• Arturo Valdez

When It Rains, It Pours.

As a runner, it is not unusual for me to use a long, weekend run to de-stress from one hell of a long week. It could be work, weather-caused disruptions, or just a typical week that felt long. Clearing the mind by walking or running outside just hits the spot when needed. But what about those times LIFE happens, and one stressful event happens after another? How does someone deal with events, and oh, by the way, through mental and physical health in the mix? The saying goes, “when it rains, it pours.”


Figuratively speaking, each event is a raindrop.
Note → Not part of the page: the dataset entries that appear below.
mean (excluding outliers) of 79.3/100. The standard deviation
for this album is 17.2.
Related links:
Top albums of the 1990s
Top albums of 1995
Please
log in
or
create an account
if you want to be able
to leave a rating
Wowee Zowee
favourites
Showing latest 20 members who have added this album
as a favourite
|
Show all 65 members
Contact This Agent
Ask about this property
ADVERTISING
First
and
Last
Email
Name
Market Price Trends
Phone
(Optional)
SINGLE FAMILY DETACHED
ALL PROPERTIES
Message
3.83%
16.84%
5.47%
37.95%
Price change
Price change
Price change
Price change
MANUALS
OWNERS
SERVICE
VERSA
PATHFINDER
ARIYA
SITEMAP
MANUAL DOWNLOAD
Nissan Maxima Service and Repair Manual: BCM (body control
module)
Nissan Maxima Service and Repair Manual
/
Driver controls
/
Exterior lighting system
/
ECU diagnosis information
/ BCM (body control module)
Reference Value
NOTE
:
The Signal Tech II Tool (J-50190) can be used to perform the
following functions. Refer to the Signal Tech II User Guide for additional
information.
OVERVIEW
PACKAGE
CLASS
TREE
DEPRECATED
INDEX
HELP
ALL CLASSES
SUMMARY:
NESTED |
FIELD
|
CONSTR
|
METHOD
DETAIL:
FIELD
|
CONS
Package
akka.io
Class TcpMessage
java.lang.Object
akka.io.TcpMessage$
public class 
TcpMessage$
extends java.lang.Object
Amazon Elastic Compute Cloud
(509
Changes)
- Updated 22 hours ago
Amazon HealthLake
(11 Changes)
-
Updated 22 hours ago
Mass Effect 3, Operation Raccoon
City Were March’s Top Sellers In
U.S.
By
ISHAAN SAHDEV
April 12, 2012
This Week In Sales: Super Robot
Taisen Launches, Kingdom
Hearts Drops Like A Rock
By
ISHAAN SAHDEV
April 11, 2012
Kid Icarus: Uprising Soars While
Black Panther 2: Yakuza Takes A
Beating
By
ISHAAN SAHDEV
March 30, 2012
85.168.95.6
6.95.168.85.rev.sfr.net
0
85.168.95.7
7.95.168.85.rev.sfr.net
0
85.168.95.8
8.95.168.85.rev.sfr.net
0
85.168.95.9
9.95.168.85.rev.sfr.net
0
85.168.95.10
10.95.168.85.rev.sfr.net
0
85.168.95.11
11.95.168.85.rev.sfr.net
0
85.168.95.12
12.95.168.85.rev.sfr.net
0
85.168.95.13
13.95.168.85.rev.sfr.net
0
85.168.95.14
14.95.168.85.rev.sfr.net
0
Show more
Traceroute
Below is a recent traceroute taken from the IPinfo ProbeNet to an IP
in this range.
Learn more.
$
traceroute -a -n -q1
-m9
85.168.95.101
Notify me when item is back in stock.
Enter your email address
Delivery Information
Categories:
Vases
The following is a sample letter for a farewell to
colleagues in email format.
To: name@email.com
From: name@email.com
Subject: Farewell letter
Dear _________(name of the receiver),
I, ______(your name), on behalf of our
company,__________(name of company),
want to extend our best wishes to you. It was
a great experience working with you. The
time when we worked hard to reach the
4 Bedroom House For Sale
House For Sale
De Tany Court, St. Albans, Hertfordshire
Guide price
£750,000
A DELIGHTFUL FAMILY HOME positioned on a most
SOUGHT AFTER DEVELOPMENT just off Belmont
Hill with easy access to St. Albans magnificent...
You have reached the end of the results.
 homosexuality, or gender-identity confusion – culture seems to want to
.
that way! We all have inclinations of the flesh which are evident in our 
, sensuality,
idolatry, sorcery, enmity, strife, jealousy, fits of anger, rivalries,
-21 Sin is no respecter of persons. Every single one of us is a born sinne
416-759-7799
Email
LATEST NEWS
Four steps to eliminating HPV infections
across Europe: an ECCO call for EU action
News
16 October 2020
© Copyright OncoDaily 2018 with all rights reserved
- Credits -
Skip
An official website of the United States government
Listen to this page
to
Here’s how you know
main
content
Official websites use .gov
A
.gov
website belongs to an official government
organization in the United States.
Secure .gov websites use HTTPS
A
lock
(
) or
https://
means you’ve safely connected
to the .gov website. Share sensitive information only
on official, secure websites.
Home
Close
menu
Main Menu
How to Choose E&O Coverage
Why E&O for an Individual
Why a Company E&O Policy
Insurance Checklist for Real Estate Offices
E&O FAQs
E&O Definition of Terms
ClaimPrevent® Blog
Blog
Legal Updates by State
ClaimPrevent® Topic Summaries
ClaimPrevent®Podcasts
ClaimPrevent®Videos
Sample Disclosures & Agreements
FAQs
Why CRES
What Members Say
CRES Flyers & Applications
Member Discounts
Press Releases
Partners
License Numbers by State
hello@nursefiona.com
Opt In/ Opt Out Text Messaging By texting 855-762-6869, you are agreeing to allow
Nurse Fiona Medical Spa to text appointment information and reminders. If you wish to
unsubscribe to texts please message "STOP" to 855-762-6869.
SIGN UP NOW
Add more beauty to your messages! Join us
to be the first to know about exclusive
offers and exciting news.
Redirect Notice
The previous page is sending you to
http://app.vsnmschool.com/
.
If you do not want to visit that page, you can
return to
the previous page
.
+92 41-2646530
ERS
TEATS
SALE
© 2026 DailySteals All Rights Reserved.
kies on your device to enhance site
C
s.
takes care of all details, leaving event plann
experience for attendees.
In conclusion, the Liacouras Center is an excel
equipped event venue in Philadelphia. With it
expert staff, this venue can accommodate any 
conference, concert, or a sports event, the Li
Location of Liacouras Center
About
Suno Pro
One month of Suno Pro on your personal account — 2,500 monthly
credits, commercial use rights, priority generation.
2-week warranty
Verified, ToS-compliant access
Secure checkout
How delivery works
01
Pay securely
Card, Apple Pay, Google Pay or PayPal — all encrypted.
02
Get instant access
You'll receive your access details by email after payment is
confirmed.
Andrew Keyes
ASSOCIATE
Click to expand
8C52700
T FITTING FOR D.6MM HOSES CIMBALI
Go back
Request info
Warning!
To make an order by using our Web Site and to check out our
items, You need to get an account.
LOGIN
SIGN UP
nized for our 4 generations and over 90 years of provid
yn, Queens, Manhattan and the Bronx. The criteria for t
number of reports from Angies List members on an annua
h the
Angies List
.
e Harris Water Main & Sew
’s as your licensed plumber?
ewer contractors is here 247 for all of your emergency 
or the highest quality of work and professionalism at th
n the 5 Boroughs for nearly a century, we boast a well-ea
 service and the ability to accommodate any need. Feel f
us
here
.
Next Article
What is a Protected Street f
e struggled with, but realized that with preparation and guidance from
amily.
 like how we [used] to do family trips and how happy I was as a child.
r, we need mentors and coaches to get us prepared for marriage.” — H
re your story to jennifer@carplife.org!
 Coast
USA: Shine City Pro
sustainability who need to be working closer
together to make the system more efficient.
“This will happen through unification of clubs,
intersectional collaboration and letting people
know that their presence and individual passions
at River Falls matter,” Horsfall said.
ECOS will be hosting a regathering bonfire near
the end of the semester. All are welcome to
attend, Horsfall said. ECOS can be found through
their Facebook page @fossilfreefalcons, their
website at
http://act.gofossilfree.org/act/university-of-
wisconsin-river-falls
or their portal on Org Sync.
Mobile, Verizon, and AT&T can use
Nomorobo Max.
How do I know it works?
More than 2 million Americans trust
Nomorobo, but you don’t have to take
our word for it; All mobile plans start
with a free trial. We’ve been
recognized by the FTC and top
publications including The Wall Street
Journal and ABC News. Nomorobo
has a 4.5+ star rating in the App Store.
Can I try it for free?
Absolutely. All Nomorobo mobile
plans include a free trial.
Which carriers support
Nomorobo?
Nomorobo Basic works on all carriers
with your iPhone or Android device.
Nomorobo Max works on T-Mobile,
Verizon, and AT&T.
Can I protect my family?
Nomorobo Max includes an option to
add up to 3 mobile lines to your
Kids must attend virtual school. Employers close businesses without pay. You have no savings, nowhere to go, and cannot go outside due to a pandemic. And after all those raindrops, here comes the storm. Not only are do you lose a loved one, but two, back-to-back. These are just a few things that happened. I could describe many other raindrops, but the storm: the loss of two loved ones? How do you just move on from that?


But sometimes, it storms!


A full-time job, kids virtual learning, wife in pain due to hearing her father of 65 has stage IV cancer. My 90-year-old grandfather whose organs are shutting down when I just saw and talked to him. He seemed perfectly fine. These two events, among a myriad of others, made up my storm. Losing my Grandfather and Father-n-Law within few days of each other, and both viewing and burial closed to only a group of 10 due to the pandemic kept me from attending either one. While alone for the holidays, trying to comfort and support my wife and mom, I looked around. I asked, Who is here to help me? Who is here to support me during this storm?


Who is here to help me? Still I Run.


The running community and fitness community are always there. Dealing with mental health and having lost two loved ones would put anyone in a position to question their ability to continue moving on. A long run would not clear the mind from this, or at least I did not think it would. In the past, I realized that putting one foot forward was how we make it each day. Why would it not be true this time?


Ask yourself, why did I stop putting one foot forward? You can do it. You can make it. I woke up one morning and looked at the mirror, and even after finally allowing myself to grieve, “Still I Run.” After feeling alone, but knowing I wasn’t, “Still I Run.” Even if I felt a bit of me died with them, “Still I Run.” You can still run/walk, workout, or just get back to some normalcy in your life. One step at a time, and just remember when it rains or pours, you are ready for it.